### The problem
A verbatim copy of the records below, pictures omitted, is the task.

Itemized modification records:
▼

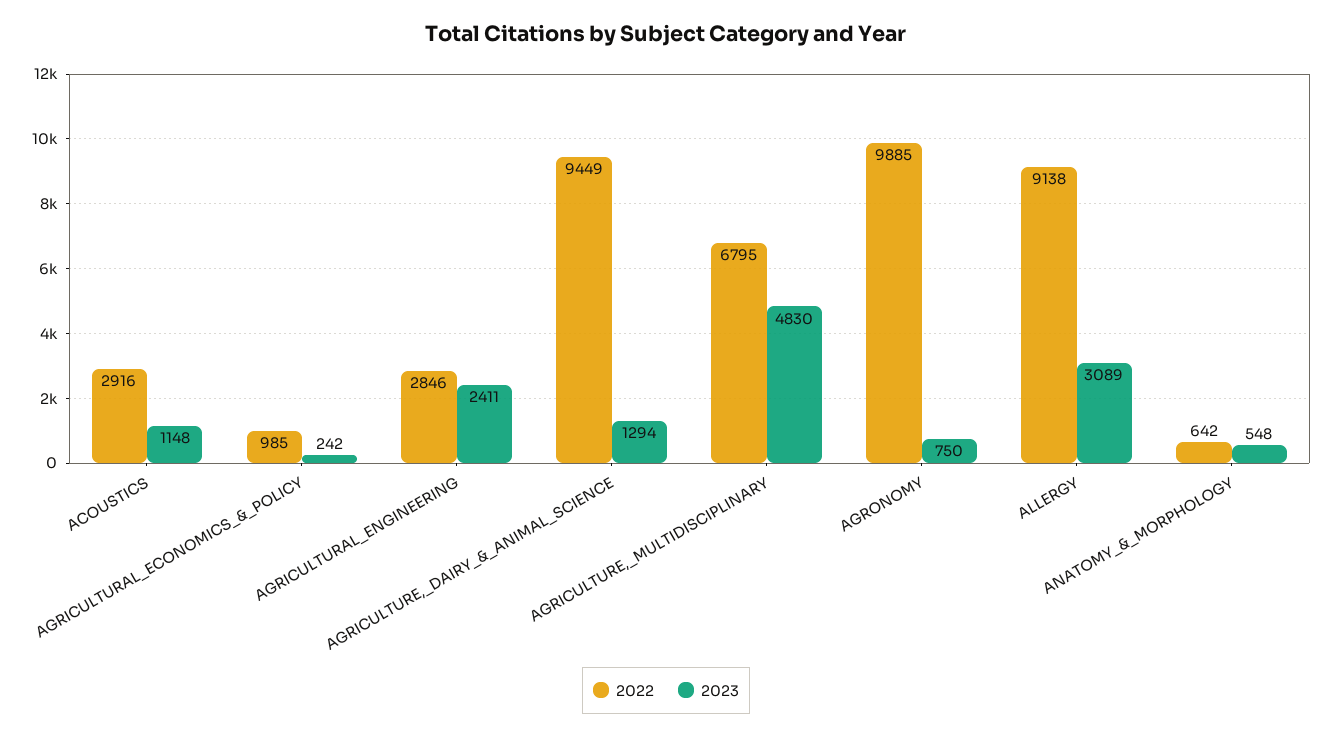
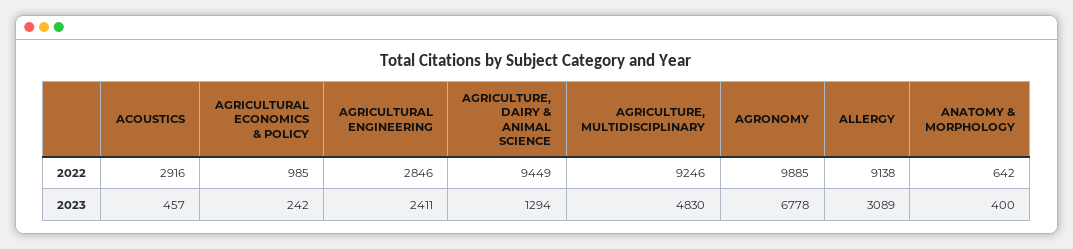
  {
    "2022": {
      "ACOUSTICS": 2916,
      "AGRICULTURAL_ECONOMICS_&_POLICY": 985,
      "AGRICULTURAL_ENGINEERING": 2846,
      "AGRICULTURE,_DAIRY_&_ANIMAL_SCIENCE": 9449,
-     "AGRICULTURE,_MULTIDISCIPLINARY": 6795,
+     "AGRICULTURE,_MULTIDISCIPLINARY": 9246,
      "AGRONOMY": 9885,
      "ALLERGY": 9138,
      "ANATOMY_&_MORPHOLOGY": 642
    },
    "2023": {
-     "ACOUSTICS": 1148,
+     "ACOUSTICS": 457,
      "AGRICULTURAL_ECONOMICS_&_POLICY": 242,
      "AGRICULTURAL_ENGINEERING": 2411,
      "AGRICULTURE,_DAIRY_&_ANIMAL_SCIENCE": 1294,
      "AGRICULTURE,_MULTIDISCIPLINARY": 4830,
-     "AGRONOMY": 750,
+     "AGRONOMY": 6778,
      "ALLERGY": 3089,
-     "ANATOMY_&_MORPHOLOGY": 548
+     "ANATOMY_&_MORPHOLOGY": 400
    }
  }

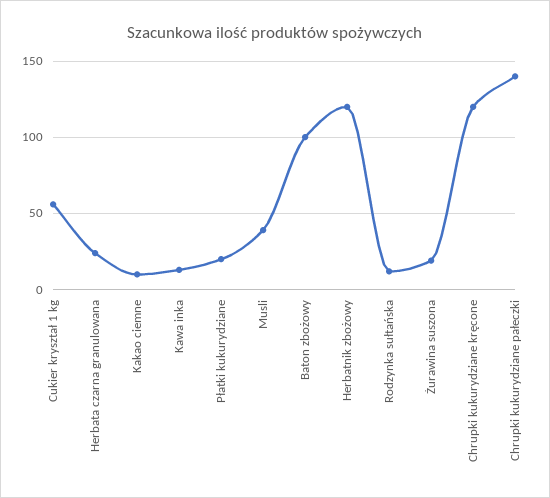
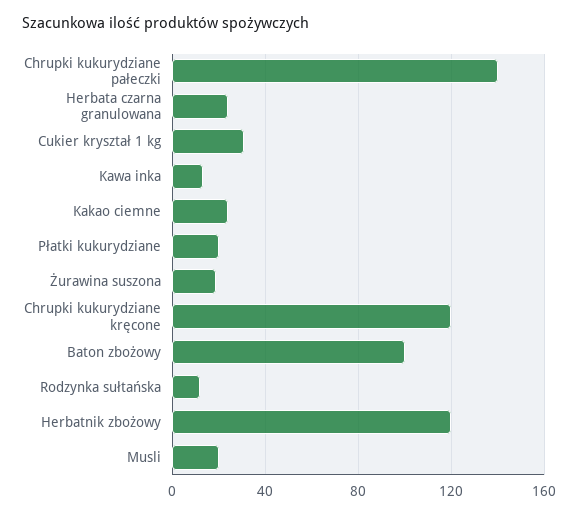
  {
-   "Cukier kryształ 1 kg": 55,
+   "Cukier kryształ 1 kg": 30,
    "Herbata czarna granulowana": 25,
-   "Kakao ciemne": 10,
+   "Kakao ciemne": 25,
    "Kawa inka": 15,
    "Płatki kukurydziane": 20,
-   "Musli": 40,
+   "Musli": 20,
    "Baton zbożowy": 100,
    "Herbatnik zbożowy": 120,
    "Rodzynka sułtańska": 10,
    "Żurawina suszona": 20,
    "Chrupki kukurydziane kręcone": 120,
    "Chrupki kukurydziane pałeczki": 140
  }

▲

### Expected output
  {
    "2022": {
      "ACOUSTICS": 2916,
      "AGRICULTURAL_ECONOMICS_&_POLICY": 985,
      "AGRICULTURAL_ENGINEERING": 2846,
      "AGRICULTURE,_DAIRY_&_ANIMAL_SCIENCE": 9449,
-     "AGRICULTURE,_MULTIDISCIPLINARY": 6795,
+     "AGRICULTURE,_MULTIDISCIPLINARY": 9246,
      "AGRONOMY": 9885,
      "ALLERGY": 9138,
      "ANATOMY_&_MORPHOLOGY": 642
    },
    "2023": {
-     "ACOUSTICS": 1148,
+     "ACOUSTICS": 457,
      "AGRICULTURAL_ECONOMICS_&_POLICY": 242,
      "AGRICULTURAL_ENGINEERING": 2411,
      "AGRICULTURE,_DAIRY_&_ANIMAL_SCIENCE": 1294,
      "AGRICULTURE,_MULTIDISCIPLINARY": 4830,
-     "AGRONOMY": 750,
+     "AGRONOMY": 6778,
      "ALLERGY": 3089,
-     "ANATOMY_&_MORPHOLOGY": 548
+     "ANATOMY_&_MORPHOLOGY": 400
    }
  }

  {
-   "Cukier kryształ 1 kg": 55,
+   "Cukier kryształ 1 kg": 30,
    "Herbata czarna granulowana": 25,
-   "Kakao ciemne": 10,
+   "Kakao ciemne": 25,
    "Kawa inka": 15,
    "Płatki kukurydziane": 20,
-   "Musli": 40,
+   "Musli": 20,
    "Baton zbożowy": 100,
    "Herbatnik zbożowy": 120,
    "Rodzynka sułtańska": 10,
    "Żurawina suszona": 20,
    "Chrupki kukurydziane kręcone": 120,
    "Chrupki kukurydziane pałeczki": 140
  }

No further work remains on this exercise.